In 2014 Masina’s friend, Talia, wanted to borrow money but didn’t have any security. Talia asked Masina if she would be prepared to let her use Masina’s car as security for the loan. Talia reassured Masina that she would make all the loan repayments and Masina did not have to worry.
Masina agreed and signed the loan agreement as a co-borrower alongside Talia. As soon as Talia got the money she disappeared, and the finance company started demanding the money from Masina. Masina paid the loan repayments for about six months, but then she lost her job and couldn’t afford to repay the loan. The finance company wanted to repossess the car but Masina said she left it with friends when she went back to Samoa and, when she came back, it was gone.
The finance company decided to write the debt off and referred it to a collection agency in 2016, meaning that the debt was listed on Masina’s credit record.
In 2019 Masina wanted to borrow money herself, but the bank declined her loan because of the bad credit listing. Masina asked the finance company to remove the listing, but it declined, saying the debt was correctly listed.
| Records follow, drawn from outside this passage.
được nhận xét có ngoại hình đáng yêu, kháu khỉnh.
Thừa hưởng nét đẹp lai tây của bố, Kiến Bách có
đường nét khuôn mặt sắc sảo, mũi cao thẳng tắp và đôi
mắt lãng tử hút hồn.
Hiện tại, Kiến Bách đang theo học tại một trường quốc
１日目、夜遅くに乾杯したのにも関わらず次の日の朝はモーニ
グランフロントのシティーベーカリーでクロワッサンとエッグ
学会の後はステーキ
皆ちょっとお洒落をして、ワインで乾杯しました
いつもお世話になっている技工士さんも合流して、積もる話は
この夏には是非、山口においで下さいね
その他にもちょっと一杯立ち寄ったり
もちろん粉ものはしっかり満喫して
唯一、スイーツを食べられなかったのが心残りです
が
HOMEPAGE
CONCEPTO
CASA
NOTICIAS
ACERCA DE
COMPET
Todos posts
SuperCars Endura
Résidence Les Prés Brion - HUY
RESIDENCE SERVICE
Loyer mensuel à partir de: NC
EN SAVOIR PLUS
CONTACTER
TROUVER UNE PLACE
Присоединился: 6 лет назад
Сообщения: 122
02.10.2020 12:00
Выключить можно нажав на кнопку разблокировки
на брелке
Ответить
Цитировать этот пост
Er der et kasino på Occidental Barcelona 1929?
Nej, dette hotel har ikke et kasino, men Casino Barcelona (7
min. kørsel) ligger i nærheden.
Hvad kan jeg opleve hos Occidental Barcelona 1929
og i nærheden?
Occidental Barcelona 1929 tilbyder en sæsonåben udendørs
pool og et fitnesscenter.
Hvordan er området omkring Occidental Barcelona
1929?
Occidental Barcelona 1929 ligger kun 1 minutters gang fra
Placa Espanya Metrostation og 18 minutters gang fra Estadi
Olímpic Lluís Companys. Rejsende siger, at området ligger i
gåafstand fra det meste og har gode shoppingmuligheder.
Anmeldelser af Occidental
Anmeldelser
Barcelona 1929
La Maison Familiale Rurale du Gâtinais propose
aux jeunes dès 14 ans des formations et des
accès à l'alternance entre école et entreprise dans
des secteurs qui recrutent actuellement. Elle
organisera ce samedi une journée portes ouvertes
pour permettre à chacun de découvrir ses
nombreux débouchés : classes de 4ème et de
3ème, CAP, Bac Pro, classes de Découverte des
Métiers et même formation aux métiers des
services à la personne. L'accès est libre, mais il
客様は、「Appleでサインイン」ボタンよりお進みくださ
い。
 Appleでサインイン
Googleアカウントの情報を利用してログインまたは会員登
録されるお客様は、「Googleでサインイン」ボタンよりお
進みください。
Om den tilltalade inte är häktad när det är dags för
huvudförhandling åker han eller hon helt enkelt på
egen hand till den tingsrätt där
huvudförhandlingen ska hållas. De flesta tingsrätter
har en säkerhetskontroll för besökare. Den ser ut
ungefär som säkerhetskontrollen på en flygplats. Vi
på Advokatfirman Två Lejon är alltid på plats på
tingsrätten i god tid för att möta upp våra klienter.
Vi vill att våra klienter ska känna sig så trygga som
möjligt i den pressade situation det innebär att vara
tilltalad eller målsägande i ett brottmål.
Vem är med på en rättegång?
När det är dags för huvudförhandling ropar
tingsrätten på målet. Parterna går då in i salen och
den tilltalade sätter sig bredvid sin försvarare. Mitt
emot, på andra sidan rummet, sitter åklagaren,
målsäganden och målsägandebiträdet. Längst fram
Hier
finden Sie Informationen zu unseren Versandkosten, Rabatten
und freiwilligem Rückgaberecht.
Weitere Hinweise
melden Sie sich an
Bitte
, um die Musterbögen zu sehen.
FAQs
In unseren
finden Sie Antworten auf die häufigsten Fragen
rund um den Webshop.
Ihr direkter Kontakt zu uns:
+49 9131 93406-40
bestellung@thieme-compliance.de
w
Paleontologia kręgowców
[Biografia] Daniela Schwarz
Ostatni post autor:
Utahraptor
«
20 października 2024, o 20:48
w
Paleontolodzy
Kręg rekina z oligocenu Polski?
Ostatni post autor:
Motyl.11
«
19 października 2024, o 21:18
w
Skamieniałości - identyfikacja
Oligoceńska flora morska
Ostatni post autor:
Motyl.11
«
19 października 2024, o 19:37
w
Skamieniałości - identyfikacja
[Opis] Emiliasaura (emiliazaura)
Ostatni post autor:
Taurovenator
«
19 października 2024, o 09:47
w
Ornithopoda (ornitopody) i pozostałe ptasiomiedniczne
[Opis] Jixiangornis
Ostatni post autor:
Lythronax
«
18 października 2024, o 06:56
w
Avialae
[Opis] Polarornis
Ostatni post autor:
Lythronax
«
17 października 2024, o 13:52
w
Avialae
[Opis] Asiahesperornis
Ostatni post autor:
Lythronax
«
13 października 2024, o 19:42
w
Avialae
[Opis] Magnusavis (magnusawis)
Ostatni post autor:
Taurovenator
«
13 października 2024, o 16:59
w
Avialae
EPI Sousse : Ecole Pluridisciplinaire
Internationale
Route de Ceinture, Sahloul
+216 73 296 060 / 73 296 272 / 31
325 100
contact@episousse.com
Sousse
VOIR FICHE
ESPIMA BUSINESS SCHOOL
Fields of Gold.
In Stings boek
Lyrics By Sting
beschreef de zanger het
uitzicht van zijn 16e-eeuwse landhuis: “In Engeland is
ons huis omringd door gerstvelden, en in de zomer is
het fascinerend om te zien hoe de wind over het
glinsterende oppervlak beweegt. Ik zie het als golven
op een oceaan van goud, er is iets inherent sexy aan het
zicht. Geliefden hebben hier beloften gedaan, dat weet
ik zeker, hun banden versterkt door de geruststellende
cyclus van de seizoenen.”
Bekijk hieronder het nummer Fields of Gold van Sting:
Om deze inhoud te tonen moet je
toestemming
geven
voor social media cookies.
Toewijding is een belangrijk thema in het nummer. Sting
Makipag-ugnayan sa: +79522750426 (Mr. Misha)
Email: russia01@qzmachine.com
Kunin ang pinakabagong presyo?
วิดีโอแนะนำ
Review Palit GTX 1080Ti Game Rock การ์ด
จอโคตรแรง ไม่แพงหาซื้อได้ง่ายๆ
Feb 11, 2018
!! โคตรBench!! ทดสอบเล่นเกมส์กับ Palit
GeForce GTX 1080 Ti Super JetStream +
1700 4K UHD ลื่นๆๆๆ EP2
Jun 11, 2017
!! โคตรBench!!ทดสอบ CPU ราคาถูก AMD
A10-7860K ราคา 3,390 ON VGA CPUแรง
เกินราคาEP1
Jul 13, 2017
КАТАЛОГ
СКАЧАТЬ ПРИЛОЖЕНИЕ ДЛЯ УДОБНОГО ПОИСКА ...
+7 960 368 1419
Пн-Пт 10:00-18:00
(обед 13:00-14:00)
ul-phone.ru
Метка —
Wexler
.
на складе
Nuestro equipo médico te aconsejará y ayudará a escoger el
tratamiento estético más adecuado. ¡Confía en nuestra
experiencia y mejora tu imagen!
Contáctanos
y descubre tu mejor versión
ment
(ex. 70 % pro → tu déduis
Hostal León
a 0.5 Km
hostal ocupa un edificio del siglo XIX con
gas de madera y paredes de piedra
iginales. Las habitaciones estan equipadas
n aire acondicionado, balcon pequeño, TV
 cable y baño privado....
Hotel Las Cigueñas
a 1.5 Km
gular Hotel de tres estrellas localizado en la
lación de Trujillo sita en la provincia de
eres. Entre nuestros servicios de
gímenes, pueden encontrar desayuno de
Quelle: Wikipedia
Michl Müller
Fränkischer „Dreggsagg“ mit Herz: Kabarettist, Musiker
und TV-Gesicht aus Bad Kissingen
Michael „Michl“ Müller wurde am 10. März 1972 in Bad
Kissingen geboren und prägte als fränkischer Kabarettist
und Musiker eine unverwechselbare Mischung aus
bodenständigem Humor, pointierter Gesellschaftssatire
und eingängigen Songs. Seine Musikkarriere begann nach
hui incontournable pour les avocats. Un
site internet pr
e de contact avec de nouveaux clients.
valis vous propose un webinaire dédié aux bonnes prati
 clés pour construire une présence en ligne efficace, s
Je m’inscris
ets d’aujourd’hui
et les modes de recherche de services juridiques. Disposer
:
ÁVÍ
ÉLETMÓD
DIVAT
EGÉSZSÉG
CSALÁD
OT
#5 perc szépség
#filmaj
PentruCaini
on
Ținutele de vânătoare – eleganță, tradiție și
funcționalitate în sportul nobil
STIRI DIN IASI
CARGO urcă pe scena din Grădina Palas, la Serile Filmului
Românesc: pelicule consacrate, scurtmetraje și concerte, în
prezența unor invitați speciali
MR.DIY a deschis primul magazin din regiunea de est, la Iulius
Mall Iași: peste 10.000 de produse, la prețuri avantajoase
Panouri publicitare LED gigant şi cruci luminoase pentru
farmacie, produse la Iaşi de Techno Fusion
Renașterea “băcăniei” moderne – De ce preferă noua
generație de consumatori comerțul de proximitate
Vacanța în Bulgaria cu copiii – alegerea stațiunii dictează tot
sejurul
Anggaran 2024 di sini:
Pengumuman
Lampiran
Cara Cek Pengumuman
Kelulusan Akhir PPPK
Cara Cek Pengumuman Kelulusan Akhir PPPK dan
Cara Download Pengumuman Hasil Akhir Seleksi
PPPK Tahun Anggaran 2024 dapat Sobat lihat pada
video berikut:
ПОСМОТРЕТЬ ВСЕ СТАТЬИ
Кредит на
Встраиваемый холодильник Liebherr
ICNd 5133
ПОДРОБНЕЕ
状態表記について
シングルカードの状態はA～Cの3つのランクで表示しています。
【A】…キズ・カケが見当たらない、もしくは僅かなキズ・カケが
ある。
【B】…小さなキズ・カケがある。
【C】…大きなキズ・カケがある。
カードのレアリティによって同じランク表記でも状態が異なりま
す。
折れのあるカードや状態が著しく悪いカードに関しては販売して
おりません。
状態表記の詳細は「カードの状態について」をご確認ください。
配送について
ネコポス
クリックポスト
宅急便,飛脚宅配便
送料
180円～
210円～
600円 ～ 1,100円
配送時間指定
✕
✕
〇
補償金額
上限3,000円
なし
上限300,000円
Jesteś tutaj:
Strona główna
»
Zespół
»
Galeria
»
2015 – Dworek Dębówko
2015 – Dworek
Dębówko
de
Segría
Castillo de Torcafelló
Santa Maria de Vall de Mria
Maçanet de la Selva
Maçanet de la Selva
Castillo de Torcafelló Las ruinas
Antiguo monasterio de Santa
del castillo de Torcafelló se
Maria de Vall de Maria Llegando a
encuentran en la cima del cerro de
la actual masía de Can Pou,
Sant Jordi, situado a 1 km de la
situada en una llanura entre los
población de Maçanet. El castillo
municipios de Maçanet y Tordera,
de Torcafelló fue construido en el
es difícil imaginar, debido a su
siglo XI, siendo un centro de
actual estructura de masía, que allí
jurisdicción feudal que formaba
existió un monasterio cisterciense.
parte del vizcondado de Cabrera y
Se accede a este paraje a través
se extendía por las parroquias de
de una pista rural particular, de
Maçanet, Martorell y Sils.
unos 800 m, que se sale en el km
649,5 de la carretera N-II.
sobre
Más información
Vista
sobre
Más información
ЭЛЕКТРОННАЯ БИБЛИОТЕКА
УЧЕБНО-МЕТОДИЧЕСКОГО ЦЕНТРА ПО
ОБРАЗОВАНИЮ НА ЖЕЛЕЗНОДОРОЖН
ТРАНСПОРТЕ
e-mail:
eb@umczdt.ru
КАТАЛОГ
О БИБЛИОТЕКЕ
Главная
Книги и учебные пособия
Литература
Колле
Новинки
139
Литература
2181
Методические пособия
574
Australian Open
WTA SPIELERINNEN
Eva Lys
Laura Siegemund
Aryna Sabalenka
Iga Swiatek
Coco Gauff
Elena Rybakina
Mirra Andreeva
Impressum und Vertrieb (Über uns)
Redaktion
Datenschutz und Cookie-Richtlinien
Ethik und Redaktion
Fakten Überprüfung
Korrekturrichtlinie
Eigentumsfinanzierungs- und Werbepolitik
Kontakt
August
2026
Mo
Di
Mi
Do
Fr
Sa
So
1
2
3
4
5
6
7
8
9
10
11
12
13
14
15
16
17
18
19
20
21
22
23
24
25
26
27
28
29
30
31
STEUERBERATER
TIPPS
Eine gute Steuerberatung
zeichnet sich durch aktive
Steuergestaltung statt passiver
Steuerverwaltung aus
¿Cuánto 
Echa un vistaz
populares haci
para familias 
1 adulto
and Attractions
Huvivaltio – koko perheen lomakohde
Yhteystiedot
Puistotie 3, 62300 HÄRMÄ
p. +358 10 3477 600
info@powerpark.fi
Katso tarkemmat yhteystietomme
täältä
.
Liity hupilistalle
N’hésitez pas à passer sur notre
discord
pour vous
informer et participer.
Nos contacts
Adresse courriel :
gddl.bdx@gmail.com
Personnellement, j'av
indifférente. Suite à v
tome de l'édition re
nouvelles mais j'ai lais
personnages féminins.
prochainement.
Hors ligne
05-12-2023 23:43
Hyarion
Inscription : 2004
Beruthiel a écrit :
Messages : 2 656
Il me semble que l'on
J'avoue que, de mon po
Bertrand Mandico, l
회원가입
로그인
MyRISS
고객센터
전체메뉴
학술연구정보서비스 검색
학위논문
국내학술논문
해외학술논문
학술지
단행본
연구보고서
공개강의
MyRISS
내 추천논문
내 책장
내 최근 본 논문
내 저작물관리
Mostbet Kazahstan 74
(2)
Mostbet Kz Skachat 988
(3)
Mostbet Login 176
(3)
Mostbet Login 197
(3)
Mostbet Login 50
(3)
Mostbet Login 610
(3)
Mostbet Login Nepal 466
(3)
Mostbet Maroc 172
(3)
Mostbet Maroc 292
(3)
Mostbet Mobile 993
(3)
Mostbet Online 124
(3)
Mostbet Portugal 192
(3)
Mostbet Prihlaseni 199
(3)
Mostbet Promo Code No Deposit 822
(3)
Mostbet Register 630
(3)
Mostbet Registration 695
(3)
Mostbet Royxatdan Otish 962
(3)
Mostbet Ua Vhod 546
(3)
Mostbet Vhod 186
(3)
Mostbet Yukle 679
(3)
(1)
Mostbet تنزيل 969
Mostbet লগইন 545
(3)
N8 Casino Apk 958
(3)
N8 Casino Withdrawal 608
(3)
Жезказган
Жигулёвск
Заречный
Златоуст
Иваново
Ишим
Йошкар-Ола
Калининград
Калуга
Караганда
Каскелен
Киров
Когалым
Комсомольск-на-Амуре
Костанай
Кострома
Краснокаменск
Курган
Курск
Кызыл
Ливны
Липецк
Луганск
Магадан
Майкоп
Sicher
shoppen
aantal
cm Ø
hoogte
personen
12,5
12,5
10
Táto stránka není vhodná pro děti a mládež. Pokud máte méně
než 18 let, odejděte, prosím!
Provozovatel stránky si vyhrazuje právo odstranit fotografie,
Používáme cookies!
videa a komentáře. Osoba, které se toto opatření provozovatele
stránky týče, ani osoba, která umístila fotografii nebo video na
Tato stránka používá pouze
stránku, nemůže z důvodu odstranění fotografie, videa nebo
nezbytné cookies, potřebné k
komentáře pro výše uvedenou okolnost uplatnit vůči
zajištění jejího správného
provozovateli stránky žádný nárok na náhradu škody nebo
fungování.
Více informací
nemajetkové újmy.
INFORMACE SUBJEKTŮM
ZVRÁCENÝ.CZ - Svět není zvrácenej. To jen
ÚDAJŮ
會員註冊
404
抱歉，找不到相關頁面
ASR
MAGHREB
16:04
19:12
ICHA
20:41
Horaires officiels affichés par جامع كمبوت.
Masina said this was not fair and referred her complaint to FSCL.
Masina said all she wanted to do was help a friend and now her credit history was ruined. Masina did not understand that she was a co-borrower, she thought she was just offering Talia the security of her car. Masina said the lender should not have advanced her the loan in the first place because she could not afford the payments and the lender should have known the loan was for Talia’s benefit.
The financed company said that Masina was a joint borrower, and equally liable for the debt.
If Masina and Talia’s loan had been approved after 6 June 2015, the responsible lending provisions of the Credit Contracts and Consumer Finance Act 2003 would have applied. On the information available to us it seemed very unlikely that the lending would have been considered responsible.
However, we had to apply the law as it was in 2014. We explained to Masina that, as a co-borrower, she was jointly liable for the debt. We said the lender was entitled to pursue her for payment and, when she was unable to pay, it was reasonable for the lender to list the debt with a debt collection agency.
We advised Masina that as the debt appeared to have been correctly listed, we could not ask the lender to remove the listing. Masina did not reply, so we discontinued our investigation.
Insights for consumers
The consumer protection provided by the Credit Contracts and Consumer Finance Act 2003 only applies to lending after 6 June 2015. If your lending was before 6 June 2015, we must apply the law that was in force at the time. The lender can assume that the borrower understood the obligations and consequences of signing the loan agreement.